L’AN DERNIER en France, presque autant de médecins dits « étrangers » sont arrivés sur le marché du travail que de médecins français à l’issue de leur cursus. Cette affirmation est un peu caricaturale car les situations sont complexes ; elle décrit également un phénomène très conjoncturel, théoriquement appelé à ne se reproduire que deux années encore. Elle n’en est pas moins spectaculaire et symptomatique des difficultés actuelles de la démographie médicale.
Si les médecins « à diplôme français » parachutés en 2009 dans le système de soins sont relativement faciles à identifier – ce sont ceux qui ont commencé leur formation universitaire une dizaine d’années plus tôt, à une époque où le numerus clausus tournait autour de 3 700/3 800 (1) –, il n’en va pas de même pour les praticiens rangés dans la catégorie « à diplôme étranger » qualifiés par l’Ordre la même année.
Ceux-ci, étant données leurs voies possibles de recrutement (voir encadré), ont des profils très divers qui conditionnent d’ailleurs leurs portes d’entrée dans le système.

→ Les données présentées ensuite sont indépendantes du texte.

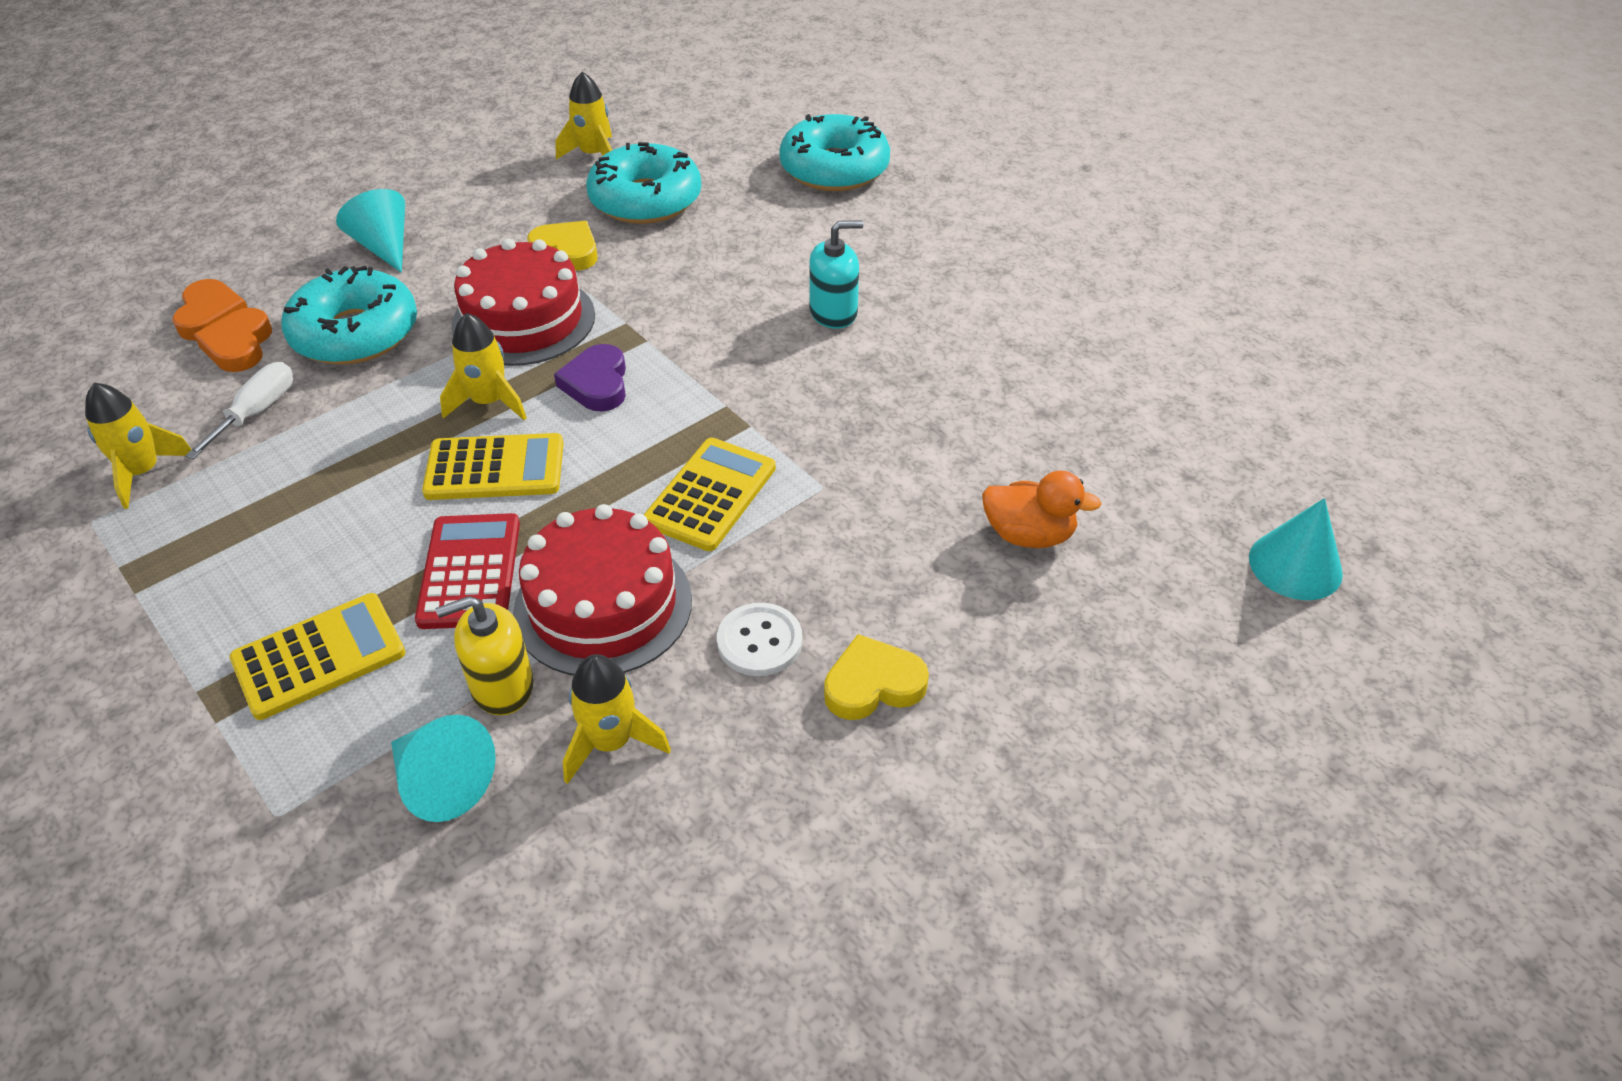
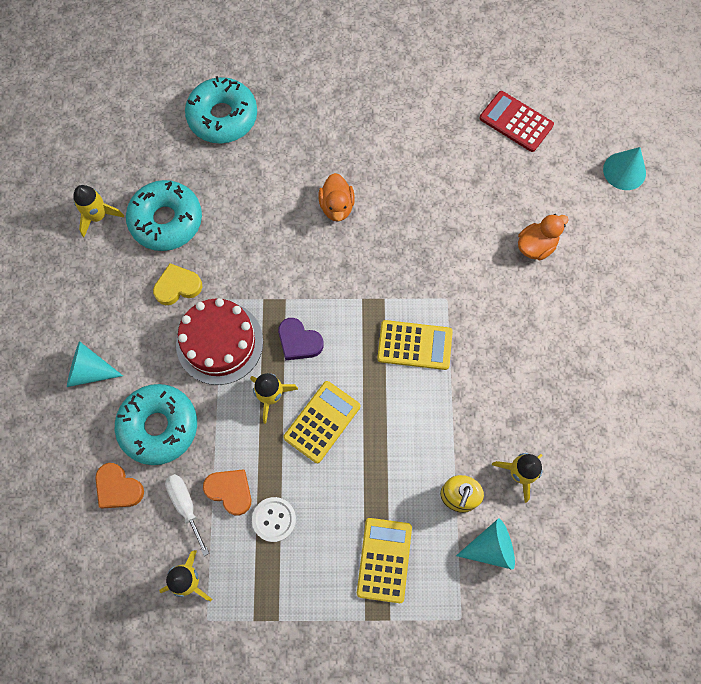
camera: 50 degrees left, 25 degrees up
orange heart [173,279,248,340] -> orange heart moved to [203,469,251,516]
red calculator [415,513,520,629] -> red calculator moved to [479,91,554,152]
red cake [513,504,692,676] -> none
yellow calculator [644,438,776,551] -> yellow calculator turned 120 degrees clockwise [377,320,453,370]
white button [717,603,802,676] -> white button moved to [252,497,296,542]
turquoise soap dispenser [809,220,864,329] -> orange duck [319,173,355,221]
yellow heart [824,634,929,720] -> none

Certains ont été diplômés en Europe – ils sont 1 500 en 2009 –, d’autres à l’extérieur de l’Union – ils sont, très précisément, 1 836 (voir « le Quotidien » du 21 avril). À l’intérieur de ces mêmes catégories mais selon d’autres frontières, certains viennent d’arriver en France (ils sont environ 1 700) ; beaucoup y sont depuis au moins cinq ans, au cours desquels ils ont effectivement exercé à l’hôpital (1 600 personnes). Certains sont en début de carrière mais beaucoup sont des praticiens aguerris, dont l’âge tourne plutôt autour de la cinquantaine. Une partie, enfin, de ces médecins vite étiquetés « étrangers » est tout bonnement de nationalité française (avec là encore, deux possibilités : Français à l’origine, ces médecins ont été formés à l’étranger ; ou bien – et c’est beaucoup plus fréquent – de nationalité initialement étrangère, ils sont devenus français une fois venus, leur diplôme de médecine en poche, exercer leur art dans les hôpitaux de l’hexagone).
Le flux doit se tarir.
C’est en grande partie le processus de régularisation massive des médecins en fait déjà employés par les hôpitaux français (avec des statuts de FFI, de PAC ou d’assistants…) qui conduit à ce match nul de l’Université française et des cursus étrangers – le score de cette rencontre tourne même à l’avantage des praticiens étrangers si l’on verse aux dossiers le chiffre, mal connu (peut-être 3 000 chaque année), des médecins à diplôme français qui choisissent, eux, de s’expatrier...
La procédure d’assimilation des « anciens » devant s’arrêter après 2011, le phénomène – couplé à l’arrivée en fin d’études de générations soumises à des numerus clausus desserrés – perdra après cette date beaucoup de son ampleur. À moins que, sous la pression croissante des besoins non couverts de la population, un « stock » de médecins étrangers ne se reconstitue par la filière des spécialisations (voir encadré). À moins aussi que les Européens, de plus en plus courtisés par les territoires français (voir ci-dessous l’exemple de la Haute-Saône) et dont les flux ne sont pas régulables, se précipitent en masse dans les cabinets et les hôpitaux français.
(1) Le numerus clausus était précisément de 3 583 en 1998, de 3 700 en 1999, de 3 850 en 2000, de 4 100 en 2001.